#### Your instructions
With the pictures removed, set down all of the entries below exactly.

Stored data
+---+

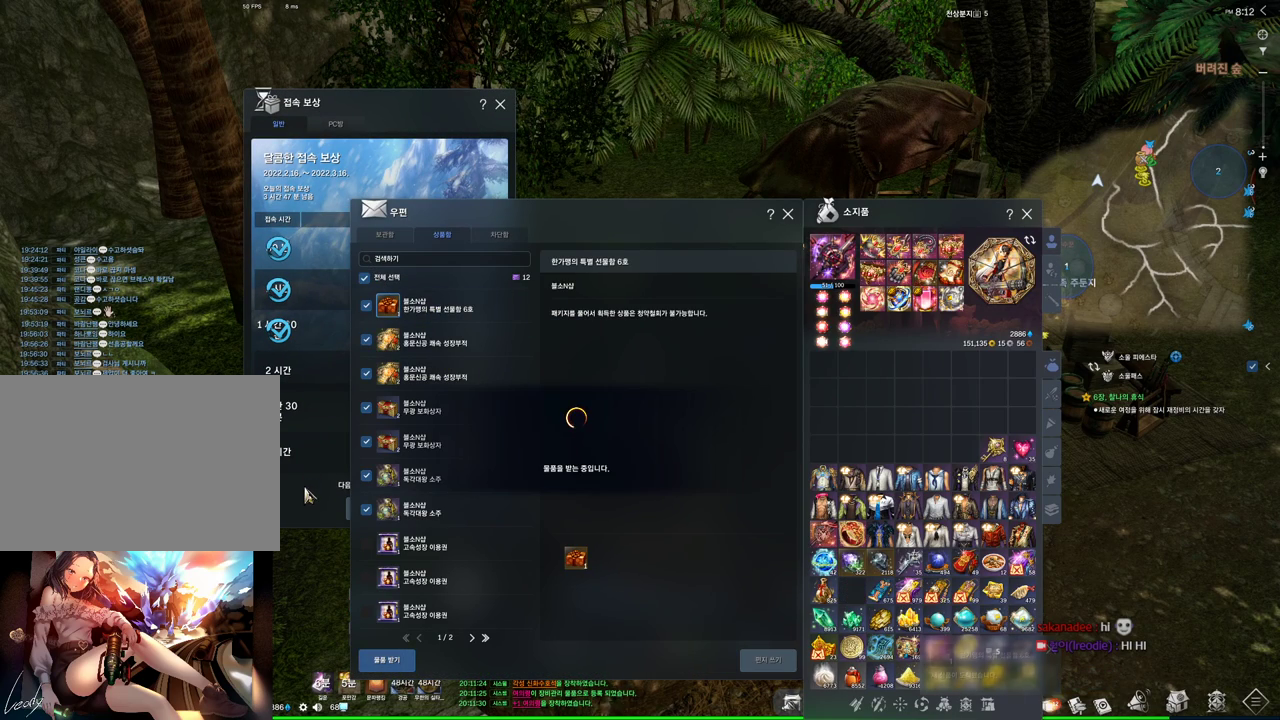
{"keys": [], "mouse": [], "events": [[33, "mouse_left", "down"], [100, "mouse_left", "up"]]}
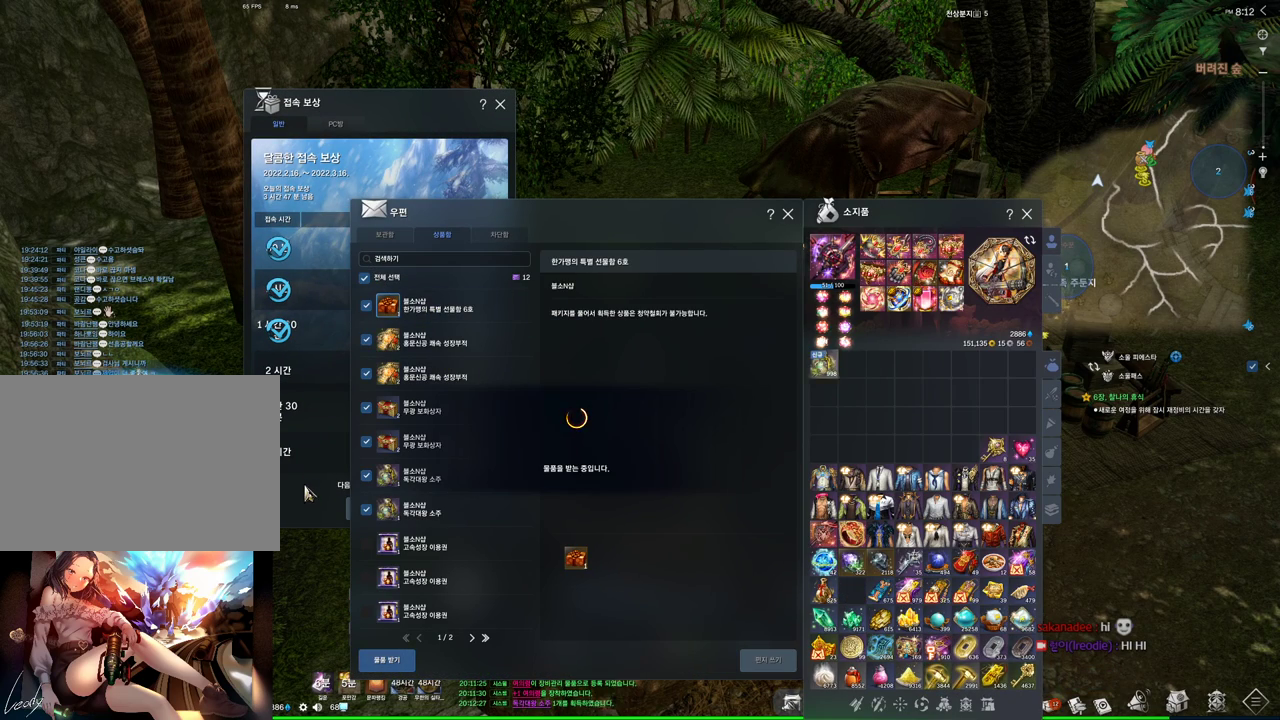
{"keys": [], "mouse": ["left"], "events": [[366, "mouse_left", "down"]]}
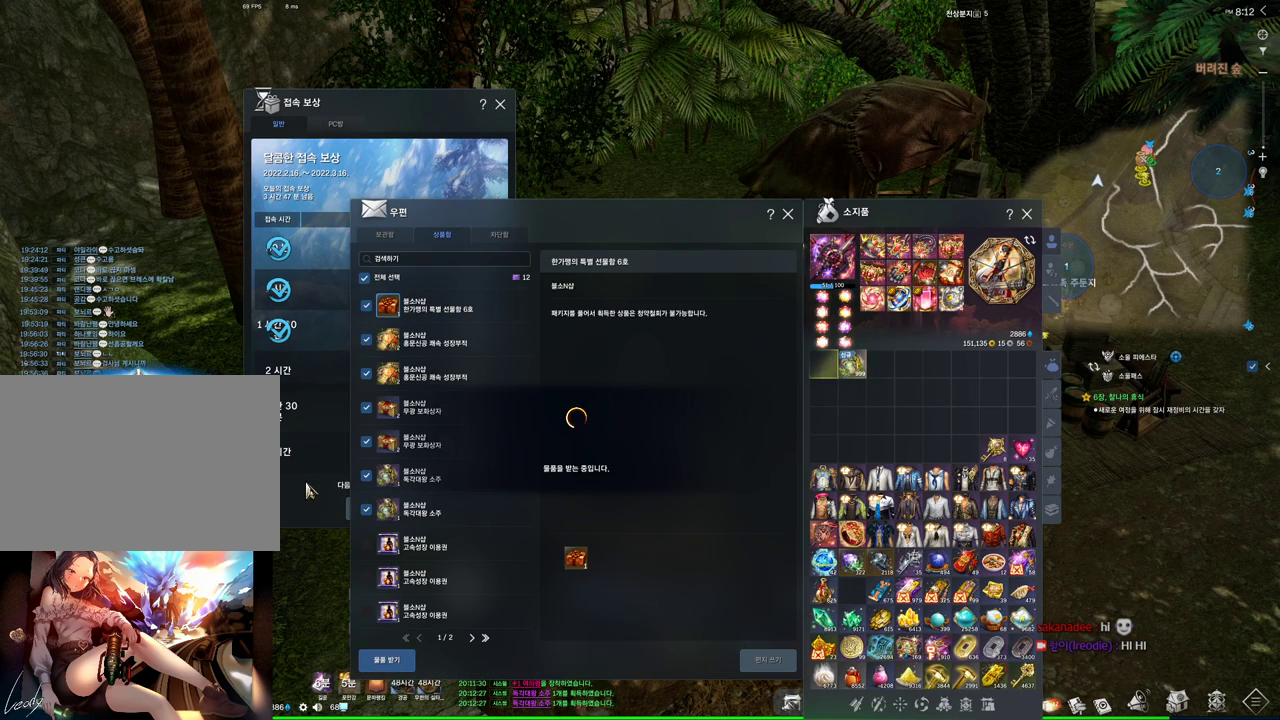
{"keys": [], "mouse": [], "events": [[66, "mouse_left", "up"]]}
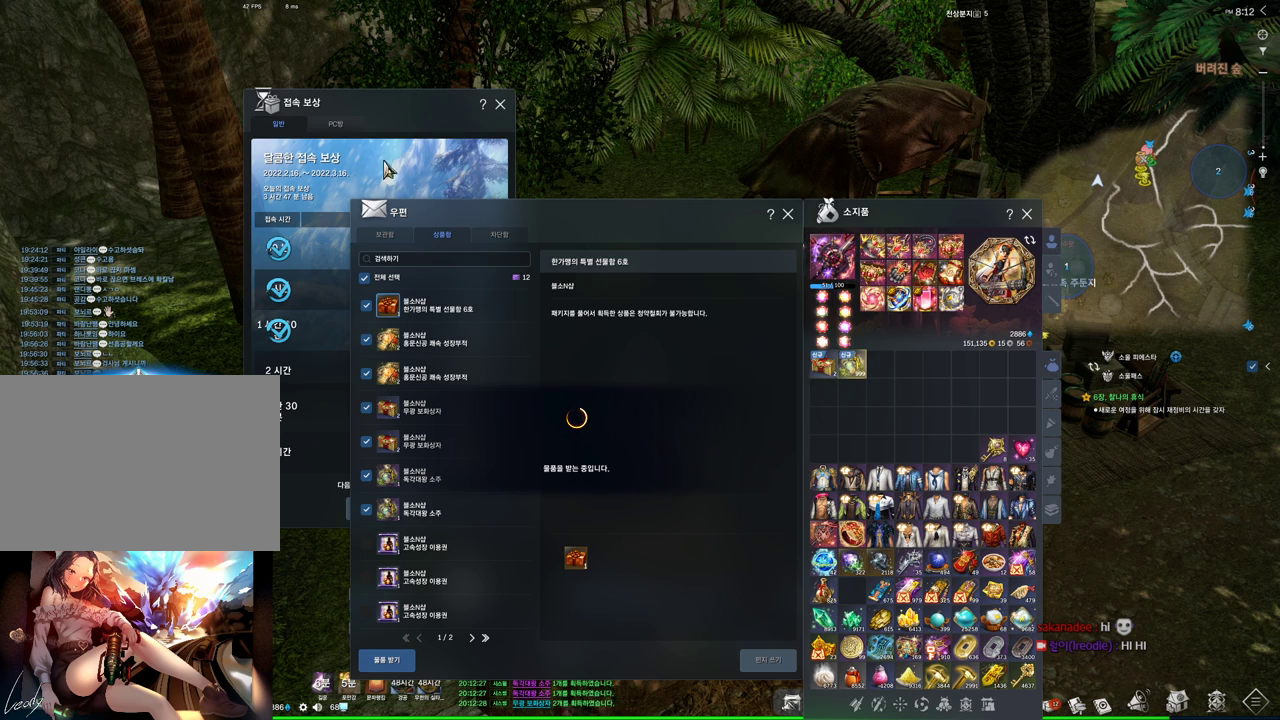
{"keys": [], "mouse": [], "events": []}
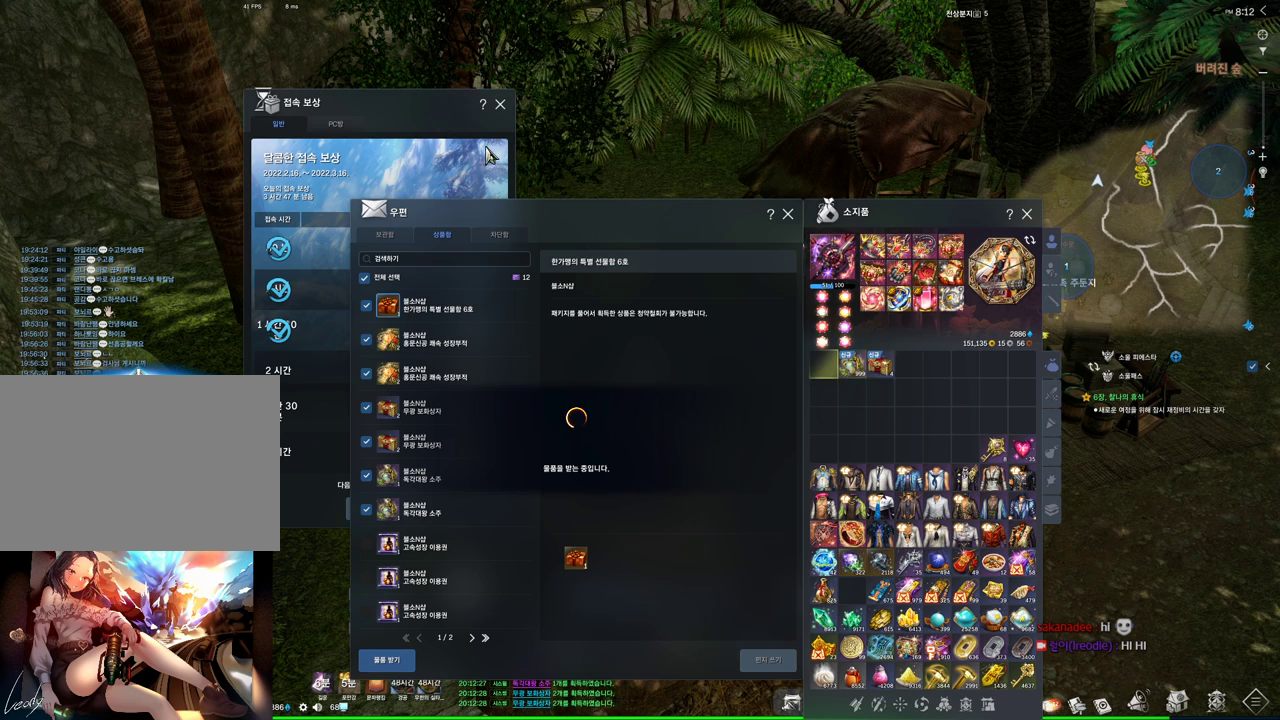
{"keys": [], "mouse": [], "events": []}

+---+

#### Exercise response
{"keys": [], "mouse": [], "events": [[33, "mouse_left", "down"], [100, "mouse_left", "up"]]}
{"keys": [], "mouse": ["left"], "events": [[366, "mouse_left", "down"]]}
{"keys": [], "mouse": [], "events": [[66, "mouse_left", "up"]]}
{"keys": [], "mouse": [], "events": []}
{"keys": [], "mouse": [], "events": []}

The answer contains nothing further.